-- Given data follows --
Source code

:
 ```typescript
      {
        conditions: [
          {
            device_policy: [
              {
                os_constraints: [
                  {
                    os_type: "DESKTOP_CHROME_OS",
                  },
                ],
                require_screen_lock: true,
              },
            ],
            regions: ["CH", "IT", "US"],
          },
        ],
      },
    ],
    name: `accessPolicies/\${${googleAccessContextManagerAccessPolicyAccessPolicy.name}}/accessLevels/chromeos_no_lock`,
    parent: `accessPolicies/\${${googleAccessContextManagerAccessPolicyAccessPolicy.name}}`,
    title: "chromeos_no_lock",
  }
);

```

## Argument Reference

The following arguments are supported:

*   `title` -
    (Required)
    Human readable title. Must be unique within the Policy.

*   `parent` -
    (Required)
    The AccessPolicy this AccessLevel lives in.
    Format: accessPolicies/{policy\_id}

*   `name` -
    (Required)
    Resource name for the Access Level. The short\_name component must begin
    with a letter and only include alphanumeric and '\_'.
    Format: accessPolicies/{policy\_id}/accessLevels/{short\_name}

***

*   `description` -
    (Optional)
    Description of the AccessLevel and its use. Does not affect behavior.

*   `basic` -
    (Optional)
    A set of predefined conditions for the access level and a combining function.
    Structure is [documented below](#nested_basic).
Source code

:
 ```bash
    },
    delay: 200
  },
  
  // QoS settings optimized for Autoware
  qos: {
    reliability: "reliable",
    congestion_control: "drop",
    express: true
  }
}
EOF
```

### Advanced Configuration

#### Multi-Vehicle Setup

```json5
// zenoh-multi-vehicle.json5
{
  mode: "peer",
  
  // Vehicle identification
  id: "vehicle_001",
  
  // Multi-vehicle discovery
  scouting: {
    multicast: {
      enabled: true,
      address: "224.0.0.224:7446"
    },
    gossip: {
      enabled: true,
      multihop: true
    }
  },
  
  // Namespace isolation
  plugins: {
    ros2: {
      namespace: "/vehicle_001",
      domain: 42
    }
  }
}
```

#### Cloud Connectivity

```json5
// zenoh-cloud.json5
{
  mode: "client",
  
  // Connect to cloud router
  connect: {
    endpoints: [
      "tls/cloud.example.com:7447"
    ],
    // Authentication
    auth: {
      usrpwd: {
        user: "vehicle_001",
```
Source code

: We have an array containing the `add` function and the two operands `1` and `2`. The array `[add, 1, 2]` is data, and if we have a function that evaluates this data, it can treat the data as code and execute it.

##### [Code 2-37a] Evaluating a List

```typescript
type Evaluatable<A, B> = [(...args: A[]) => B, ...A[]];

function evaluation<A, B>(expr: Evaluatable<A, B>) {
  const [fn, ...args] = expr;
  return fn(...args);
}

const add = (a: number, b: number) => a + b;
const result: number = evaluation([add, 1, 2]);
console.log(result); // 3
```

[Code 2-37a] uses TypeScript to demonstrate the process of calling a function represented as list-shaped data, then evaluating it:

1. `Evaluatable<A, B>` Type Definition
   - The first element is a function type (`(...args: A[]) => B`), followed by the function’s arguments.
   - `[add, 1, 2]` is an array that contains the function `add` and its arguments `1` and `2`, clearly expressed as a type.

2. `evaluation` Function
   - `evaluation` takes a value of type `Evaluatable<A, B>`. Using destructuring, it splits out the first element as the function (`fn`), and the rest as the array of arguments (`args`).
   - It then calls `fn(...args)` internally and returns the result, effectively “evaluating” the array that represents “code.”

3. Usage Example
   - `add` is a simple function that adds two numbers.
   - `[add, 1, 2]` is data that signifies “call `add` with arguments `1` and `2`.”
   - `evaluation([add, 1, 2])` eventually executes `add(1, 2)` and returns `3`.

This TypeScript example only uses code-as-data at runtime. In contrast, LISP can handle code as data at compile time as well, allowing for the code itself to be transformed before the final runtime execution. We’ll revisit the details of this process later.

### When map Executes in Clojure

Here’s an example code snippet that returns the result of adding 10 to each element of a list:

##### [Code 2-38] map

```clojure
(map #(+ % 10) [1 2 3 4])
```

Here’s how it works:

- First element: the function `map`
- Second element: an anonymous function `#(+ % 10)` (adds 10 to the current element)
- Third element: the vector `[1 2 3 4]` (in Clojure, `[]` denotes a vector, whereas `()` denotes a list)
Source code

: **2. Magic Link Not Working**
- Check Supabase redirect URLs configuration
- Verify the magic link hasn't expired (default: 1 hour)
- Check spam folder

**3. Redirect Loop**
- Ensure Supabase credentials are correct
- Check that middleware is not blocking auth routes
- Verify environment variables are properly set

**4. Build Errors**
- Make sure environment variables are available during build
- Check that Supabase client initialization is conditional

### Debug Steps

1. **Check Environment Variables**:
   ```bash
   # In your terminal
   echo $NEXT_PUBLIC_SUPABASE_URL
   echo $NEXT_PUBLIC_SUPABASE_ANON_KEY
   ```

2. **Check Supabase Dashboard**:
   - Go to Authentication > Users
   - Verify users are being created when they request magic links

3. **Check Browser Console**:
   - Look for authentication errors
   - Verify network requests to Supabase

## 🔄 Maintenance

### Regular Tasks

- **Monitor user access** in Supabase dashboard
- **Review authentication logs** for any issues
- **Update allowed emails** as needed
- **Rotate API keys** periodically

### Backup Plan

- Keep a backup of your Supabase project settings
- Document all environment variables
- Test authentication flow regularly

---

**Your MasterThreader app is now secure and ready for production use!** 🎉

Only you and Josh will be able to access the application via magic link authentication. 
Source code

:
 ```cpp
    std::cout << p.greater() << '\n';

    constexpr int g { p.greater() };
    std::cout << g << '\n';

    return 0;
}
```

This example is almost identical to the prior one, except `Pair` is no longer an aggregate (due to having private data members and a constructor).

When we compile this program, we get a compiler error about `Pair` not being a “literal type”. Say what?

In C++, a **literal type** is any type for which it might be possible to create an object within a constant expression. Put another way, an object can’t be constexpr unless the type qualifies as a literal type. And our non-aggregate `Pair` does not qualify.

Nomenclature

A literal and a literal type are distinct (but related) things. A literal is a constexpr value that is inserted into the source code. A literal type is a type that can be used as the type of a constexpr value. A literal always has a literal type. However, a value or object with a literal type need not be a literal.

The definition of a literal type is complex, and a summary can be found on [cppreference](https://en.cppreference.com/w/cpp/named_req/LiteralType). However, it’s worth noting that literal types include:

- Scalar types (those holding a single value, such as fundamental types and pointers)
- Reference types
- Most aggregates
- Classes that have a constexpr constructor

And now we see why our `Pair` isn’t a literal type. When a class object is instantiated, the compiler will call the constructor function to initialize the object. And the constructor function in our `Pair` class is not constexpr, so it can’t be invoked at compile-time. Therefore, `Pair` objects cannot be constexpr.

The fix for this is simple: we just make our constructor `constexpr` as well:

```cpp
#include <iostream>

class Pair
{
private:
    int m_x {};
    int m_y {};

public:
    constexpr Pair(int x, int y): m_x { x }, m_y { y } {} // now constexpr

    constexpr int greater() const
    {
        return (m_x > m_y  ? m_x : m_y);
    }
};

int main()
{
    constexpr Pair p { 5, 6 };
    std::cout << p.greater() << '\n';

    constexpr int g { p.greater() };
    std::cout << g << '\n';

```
-- Given data concluded --
Among the entries, find each line that includes the string "returns" and copy it.

### Task result
   - It then calls `fn(...args)` internally and returns the result, effectively “evaluating” the array that represents “code.”
   - `evaluation([add, 1, 2])` eventually executes `add(1, 2)` and returns `3`.
Here’s an example code snippet that returns the result of adding 10 to each element of a list:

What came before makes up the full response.